◆ Aim of the task ◆
Leaving out the pictures, return word for word the stretch of entries below from the line holding "pc_delay=pc_out;" through the line holding "for (counter = 0;".
○ ○ ○
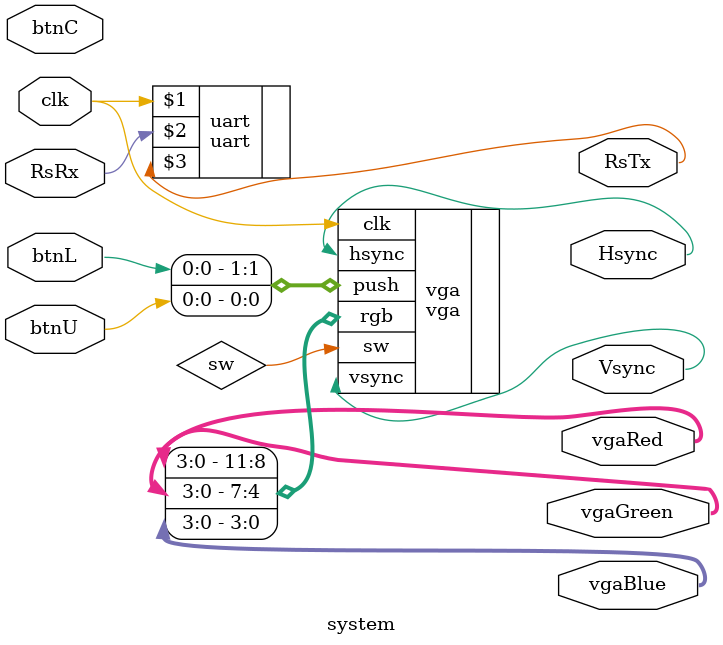
<source format=v>
`timescale 1ns / 1ps


module system(
//    input wire [11:0]sw, //vga
    input btnC, btnU, btnL, //vga
    output wire Hsync, Vsync, //vga
    output wire [3:0] vgaRed, vgaGreen, vgaBlue, //vga
    output wire RsTx, //uart
    input wire RsRx, //uart
    input clk //both
    );
    
vga vga(
    .clk(clk), .sw(sw),
    .push({btnL, btnU}),
    .hsync(Hsync), .vsync(Vsync),
    .rgb({vgaRed, vgaGreen, vgaBlue})
    );

uart uart(clk,RsRx,RsTx);
    
endmodule

</source>
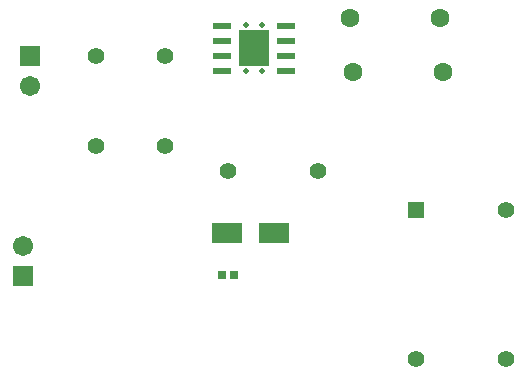
<source format=gts>
G04*
G04 #@! TF.GenerationSoftware,Altium Limited,Altium Designer,22.11.1 (43)*
G04*
G04 Layer_Color=8388736*
%FSLAX25Y25*%
%MOIN*%
G70*
G04*
G04 #@! TF.SameCoordinates,0EF54BBF-8022-4FFE-BA48-DBC816024316*
G04*
G04*
G04 #@! TF.FilePolarity,Negative*
G04*
G01*
G75*
%ADD14R,0.10236X0.12205*%
%ADD15R,0.06102X0.02362*%
%ADD17R,0.09843X0.06693*%
%ADD18R,0.03162X0.02769*%
%ADD19R,0.06706X0.06706*%
%ADD20C,0.06706*%
%ADD21C,0.05524*%
%ADD22R,0.05524X0.05524*%
%ADD23C,0.06312*%
%ADD24C,0.05800*%
%ADD25C,0.01968*%
D14*
X371598Y355000D02*
D03*
D15*
X360968Y347500D02*
D03*
Y352500D02*
D03*
Y357500D02*
D03*
Y362500D02*
D03*
X382228D02*
D03*
Y357500D02*
D03*
Y352500D02*
D03*
Y347500D02*
D03*
D17*
X378343Y293500D02*
D03*
X362595D02*
D03*
D18*
X364937Y279500D02*
D03*
X361000D02*
D03*
D19*
X294468Y279000D02*
D03*
X296969Y352500D02*
D03*
D20*
X294468Y289000D02*
D03*
X296969Y342500D02*
D03*
D21*
X392969Y314000D02*
D03*
X362968D02*
D03*
X341968Y352500D02*
D03*
Y322500D02*
D03*
X318969Y352500D02*
D03*
Y322500D02*
D03*
X455469Y301000D02*
D03*
X425500Y251500D02*
D03*
X455500D02*
D03*
D22*
X425468Y301000D02*
D03*
D23*
X434469Y347000D02*
D03*
X404468D02*
D03*
X403469Y365000D02*
D03*
X433468D02*
D03*
D24*
X379000Y293500D02*
D03*
X371598Y355000D02*
D03*
D25*
X369039Y362677D02*
D03*
X374158D02*
D03*
X369039Y357559D02*
D03*
X374158D02*
D03*
X369039Y352441D02*
D03*
X374158D02*
D03*
X369039Y347323D02*
D03*
X374158D02*
D03*
M02*

</source>
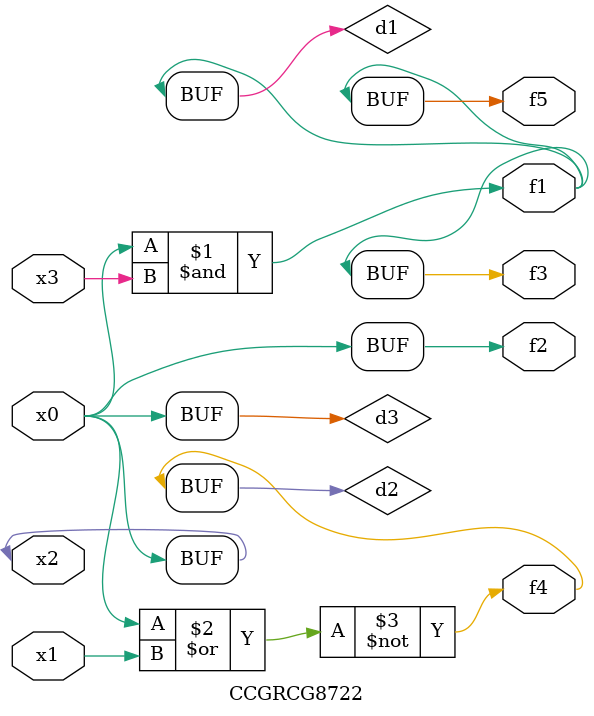
<source format=v>
module CCGRCG8722(
	input x0, x1, x2, x3,
	output f1, f2, f3, f4, f5
);

	wire d1, d2, d3;

	and (d1, x2, x3);
	nor (d2, x0, x1);
	buf (d3, x0, x2);
	assign f1 = d1;
	assign f2 = d3;
	assign f3 = d1;
	assign f4 = d2;
	assign f5 = d1;
endmodule

</source>
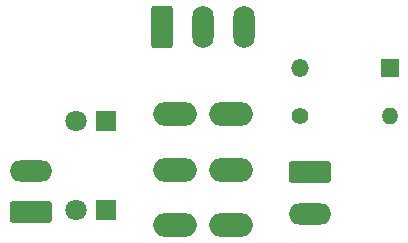
<source format=gbr>
%TF.GenerationSoftware,KiCad,Pcbnew,8.0.2*%
%TF.CreationDate,2024-12-24T23:24:08+01:00*%
%TF.ProjectId,PointControl,506f696e-7443-46f6-9e74-726f6c2e6b69,rev?*%
%TF.SameCoordinates,Original*%
%TF.FileFunction,Copper,L2,Bot*%
%TF.FilePolarity,Positive*%
%FSLAX46Y46*%
G04 Gerber Fmt 4.6, Leading zero omitted, Abs format (unit mm)*
G04 Created by KiCad (PCBNEW 8.0.2) date 2024-12-24 23:24:08*
%MOMM*%
%LPD*%
G01*
G04 APERTURE LIST*
G04 Aperture macros list*
%AMRoundRect*
0 Rectangle with rounded corners*
0 $1 Rounding radius*
0 $2 $3 $4 $5 $6 $7 $8 $9 X,Y pos of 4 corners*
0 Add a 4 corners polygon primitive as box body*
4,1,4,$2,$3,$4,$5,$6,$7,$8,$9,$2,$3,0*
0 Add four circle primitives for the rounded corners*
1,1,$1+$1,$2,$3*
1,1,$1+$1,$4,$5*
1,1,$1+$1,$6,$7*
1,1,$1+$1,$8,$9*
0 Add four rect primitives between the rounded corners*
20,1,$1+$1,$2,$3,$4,$5,0*
20,1,$1+$1,$4,$5,$6,$7,0*
20,1,$1+$1,$6,$7,$8,$9,0*
20,1,$1+$1,$8,$9,$2,$3,0*%
G04 Aperture macros list end*
%TA.AperFunction,ComponentPad*%
%ADD10R,1.800000X1.800000*%
%TD*%
%TA.AperFunction,ComponentPad*%
%ADD11C,1.800000*%
%TD*%
%TA.AperFunction,ComponentPad*%
%ADD12C,1.400000*%
%TD*%
%TA.AperFunction,ComponentPad*%
%ADD13O,1.400000X1.400000*%
%TD*%
%TA.AperFunction,ComponentPad*%
%ADD14O,3.700000X2.000000*%
%TD*%
%TA.AperFunction,ComponentPad*%
%ADD15R,1.500000X1.500000*%
%TD*%
%TA.AperFunction,ComponentPad*%
%ADD16O,1.500000X1.500000*%
%TD*%
%TA.AperFunction,ComponentPad*%
%ADD17RoundRect,0.250000X-1.550000X0.650000X-1.550000X-0.650000X1.550000X-0.650000X1.550000X0.650000X0*%
%TD*%
%TA.AperFunction,ComponentPad*%
%ADD18O,3.600000X1.800000*%
%TD*%
%TA.AperFunction,ComponentPad*%
%ADD19RoundRect,0.250000X1.550000X-0.650000X1.550000X0.650000X-1.550000X0.650000X-1.550000X-0.650000X0*%
%TD*%
%TA.AperFunction,ComponentPad*%
%ADD20RoundRect,0.250000X-0.650000X-1.550000X0.650000X-1.550000X0.650000X1.550000X-0.650000X1.550000X0*%
%TD*%
%TA.AperFunction,ComponentPad*%
%ADD21O,1.800000X3.600000*%
%TD*%
G04 APERTURE END LIST*
D10*
%TO.P,D2,1,K*%
%TO.N,/LED B*%
X150275000Y-89500000D03*
D11*
%TO.P,D2,2,A*%
%TO.N,/AC_0*%
X147735000Y-89500000D03*
%TD*%
D12*
%TO.P,R1,1*%
%TO.N,Net-(D3-A)*%
X166690000Y-89000000D03*
D13*
%TO.P,R1,2*%
%TO.N,/AC_B*%
X174310000Y-89000000D03*
%TD*%
D14*
%TO.P,SW1,1,A*%
%TO.N,/LED B*%
X156100000Y-98300000D03*
%TO.P,SW1,2,B*%
%TO.N,Net-(D3-A)*%
X156100000Y-93600000D03*
%TO.P,SW1,3,C*%
%TO.N,/LED A*%
X156100000Y-88900000D03*
%TO.P,SW1,4,A*%
%TO.N,Net-(J2-Pin_1)*%
X160900000Y-98300000D03*
%TO.P,SW1,5,B*%
%TO.N,/AC_0*%
X160900000Y-93600000D03*
%TO.P,SW1,6,C*%
%TO.N,Net-(J2-Pin_3)*%
X160900000Y-88900000D03*
%TD*%
D15*
%TO.P,D3,1,K*%
%TO.N,/AC_0*%
X174315000Y-85000000D03*
D16*
%TO.P,D3,2,A*%
%TO.N,Net-(D3-A)*%
X166695000Y-85000000D03*
%TD*%
D10*
%TO.P,D1,1,K*%
%TO.N,/LED A*%
X150275000Y-97000000D03*
D11*
%TO.P,D1,2,A*%
%TO.N,/AC_0*%
X147735000Y-97000000D03*
%TD*%
D17*
%TO.P,J3,1,Pin_1*%
%TO.N,/AC_B*%
X167567500Y-93805000D03*
D18*
%TO.P,J3,2,Pin_2*%
%TO.N,/AC_0*%
X167567500Y-97305000D03*
%TD*%
D19*
%TO.P,J1,1,Pin_1*%
%TO.N,/AC_0*%
X143932500Y-97195000D03*
D18*
%TO.P,J1,2,Pin_2*%
%TO.N,/AC_B*%
X143932500Y-93695000D03*
%TD*%
D20*
%TO.P,J2,1,Pin_1*%
%TO.N,Net-(J2-Pin_1)*%
X155000000Y-81500000D03*
D21*
%TO.P,J2,2,Pin_2*%
%TO.N,/AC_B*%
X158500000Y-81500000D03*
%TO.P,J2,3,Pin_3*%
%TO.N,Net-(J2-Pin_3)*%
X162000000Y-81500000D03*
%TD*%
M02*

</source>
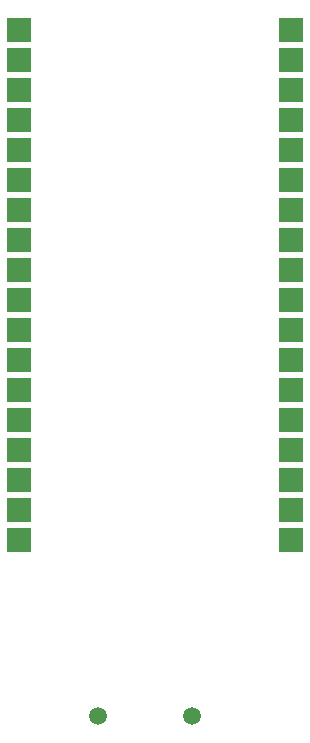
<source format=gbr>
%TF.GenerationSoftware,KiCad,Pcbnew,7.0.5*%
%TF.CreationDate,2023-06-16T14:54:11+02:00*%
%TF.ProjectId,carte_interface_connecteur_grove_pour_capteur,63617274-655f-4696-9e74-657266616365,rev?*%
%TF.SameCoordinates,Original*%
%TF.FileFunction,Soldermask,Top*%
%TF.FilePolarity,Negative*%
%FSLAX46Y46*%
G04 Gerber Fmt 4.6, Leading zero omitted, Abs format (unit mm)*
G04 Created by KiCad (PCBNEW 7.0.5) date 2023-06-16 14:54:11*
%MOMM*%
%LPD*%
G01*
G04 APERTURE LIST*
%ADD10R,2.000000X2.000000*%
%ADD11C,1.500000*%
G04 APERTURE END LIST*
D10*
%TO.C,Ue1*%
X111162000Y-174948000D03*
X111162000Y-177488000D03*
X111162000Y-180028000D03*
X111162000Y-182568000D03*
X111162000Y-185108000D03*
X111162000Y-187648000D03*
X111162000Y-190188000D03*
X111162000Y-192728000D03*
X111162000Y-195268000D03*
X111162000Y-197808000D03*
X111162000Y-200348000D03*
X111162000Y-202888000D03*
X111162000Y-205428000D03*
X111162000Y-207968000D03*
X111162000Y-210508000D03*
X111162000Y-213048000D03*
X111162000Y-215588000D03*
X111162000Y-218128000D03*
X134192000Y-218128000D03*
X134192000Y-215588000D03*
X134192000Y-213048000D03*
X134192000Y-210508000D03*
X134192000Y-207968000D03*
X134192000Y-205428000D03*
X134192000Y-202888000D03*
X134192000Y-200348000D03*
X134192000Y-197808000D03*
X134192000Y-195268000D03*
X134192000Y-192728000D03*
X134192000Y-190188000D03*
X134192000Y-187648000D03*
X134192000Y-185108000D03*
X134192000Y-182568000D03*
X134192000Y-180028000D03*
X134192000Y-177488000D03*
X134192000Y-174948000D03*
%TD*%
D11*
%TO.C,J1*%
X125832000Y-233104000D03*
X117832000Y-233104000D03*
%TD*%
M02*

</source>
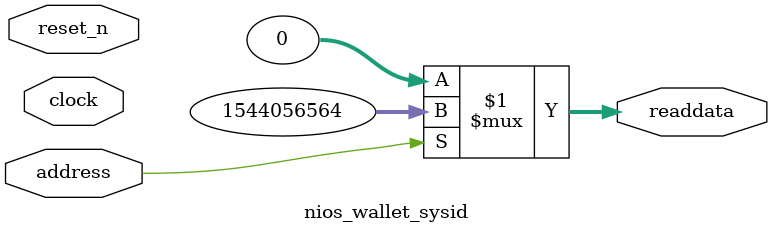
<source format=v>



// synthesis translate_off
`timescale 1ns / 1ps
// synthesis translate_on

// turn off superfluous verilog processor warnings 
// altera message_level Level1 
// altera message_off 10034 10035 10036 10037 10230 10240 10030 

module nios_wallet_sysid (
               // inputs:
                address,
                clock,
                reset_n,

               // outputs:
                readdata
             )
;

  output  [ 31: 0] readdata;
  input            address;
  input            clock;
  input            reset_n;

  wire    [ 31: 0] readdata;
  //control_slave, which is an e_avalon_slave
  assign readdata = address ? 1544056564 : 0;

endmodule



</source>
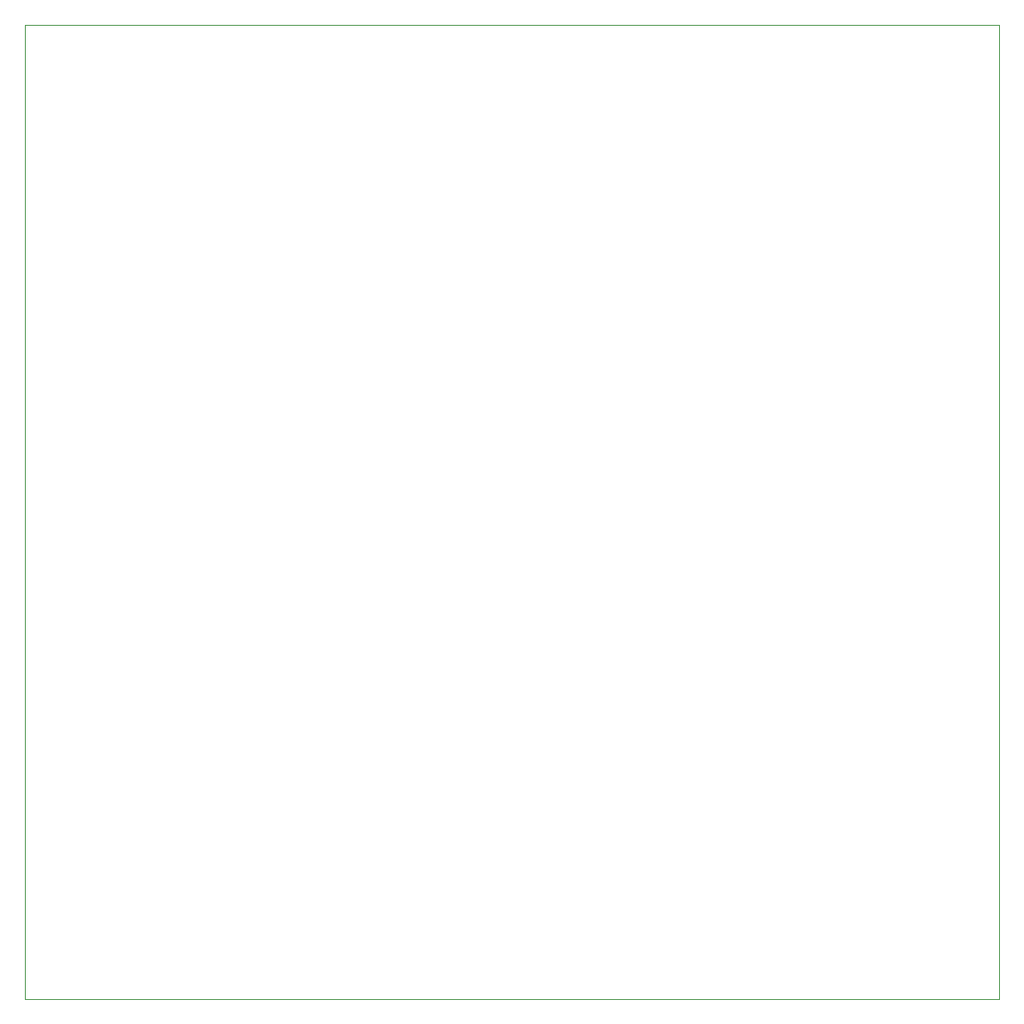
<source format=gbr>
%TF.GenerationSoftware,KiCad,Pcbnew,7.0.9*%
%TF.CreationDate,2024-03-13T01:01:39-05:00*%
%TF.ProjectId,BOARD,424f4152-442e-46b6-9963-61645f706362,rev?*%
%TF.SameCoordinates,Original*%
%TF.FileFunction,Profile,NP*%
%FSLAX46Y46*%
G04 Gerber Fmt 4.6, Leading zero omitted, Abs format (unit mm)*
G04 Created by KiCad (PCBNEW 7.0.9) date 2024-03-13 01:01:39*
%MOMM*%
%LPD*%
G01*
G04 APERTURE LIST*
%TA.AperFunction,Profile*%
%ADD10C,0.100000*%
%TD*%
G04 APERTURE END LIST*
D10*
X80000000Y-40000000D02*
X176000000Y-40000000D01*
X176000000Y-136000000D01*
X80000000Y-136000000D01*
X80000000Y-40000000D01*
M02*

</source>
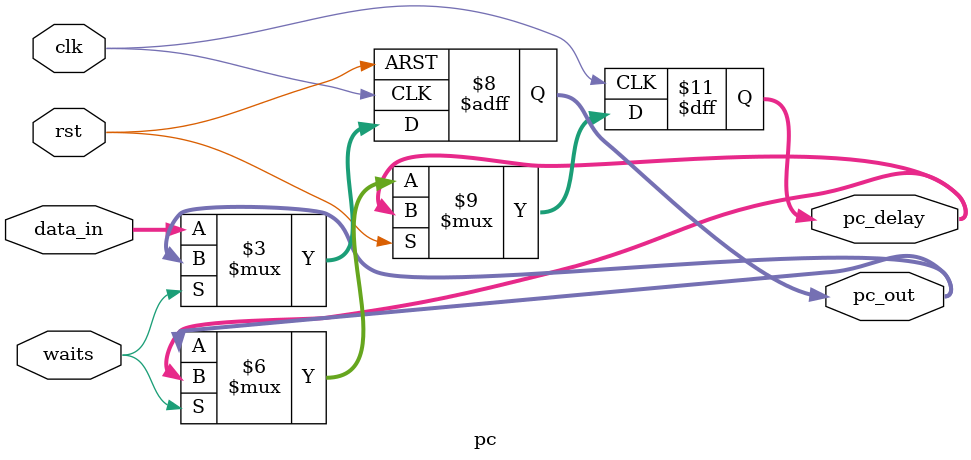
<source format=sv>
`ifndef __PC_SV
`define __PC_SV
`ifdef VERILATOR

`else

`endif

module pc(
   input clk,
   input rst,
   input [63:0] data_in,
   output logic [63:0] pc_out,
   output logic [63:0] pc_delay,
   input logic waits
   );

   always @(posedge clk,posedge rst) begin
       if (rst) begin
           pc_out = 64'h80000000;
       end
       else if(waits) begin
			 pc_out =  pc_out;
		end 
        else begin
        pc_delay=pc_out;
			 pc_out = data_in;
		end

        
   end
endmodule

`endif
</source>
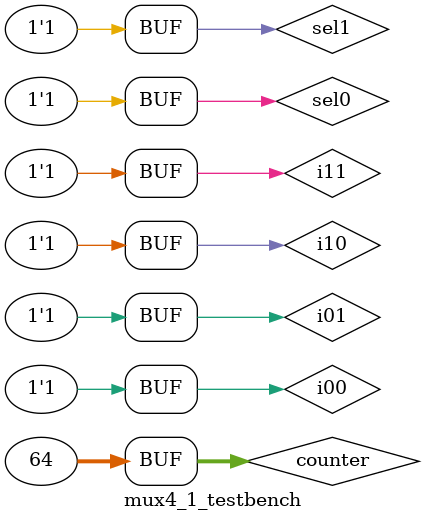
<source format=sv>
module mux4_1(out, i00, i01, i10, i11, sel0, sel1);
		output out;
		input i00, i01, i10, i11, sel0, sel1;
		
		wire v0, v1;
		
		mux2_1 m0(.out(v0), .i0(i00), .i1(i01), .sel(sel0));
		mux2_1 m1(.out(v1), .i0(i10), .i1(i11), .sel(sel1));
		mux2_1 m(.out(out), .i0(v0) , .i1(v1) , .sel(sel1));
endmodule 

module mux4_1_testbench();
		reg i00, i01, i10, i11, sel0, sel1;
		wire out;
		
		mux4_1 dut (.out, .i00, .i01, .i10, .i11, .sel0, .sel1);
		
		integer counter;
		initial begin
				for (counter = 0; counter < 64; counter++) begin
						{sel1, sel0, i00, i01, i10, i11} = counter; #10;
				end
		end
endmodule	
</source>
○ ○ ○
◆ Written solution ◆
        pc_delay=pc_out;
			 pc_out = data_in;
		end

        
   end
endmodule

`endif
</source>
<source format=sv>
module mux4_1(out, i00, i01, i10, i11, sel0, sel1);
		output out;
		input i00, i01, i10, i11, sel0, sel1;
		
		wire v0, v1;
		
		mux2_1 m0(.out(v0), .i0(i00), .i1(i01), .sel(sel0));
		mux2_1 m1(.out(v1), .i0(i10), .i1(i11), .sel(sel1));
		mux2_1 m(.out(out), .i0(v0) , .i1(v1) , .sel(sel1));
endmodule 

module mux4_1_testbench();
		reg i00, i01, i10, i11, sel0, sel1;
		wire out;
		
		mux4_1 dut (.out, .i00, .i01, .i10, .i11, .sel0, .sel1);
		
		integer counter;
		initial begin
				for (counter = 0; counter < 64; counter++) begin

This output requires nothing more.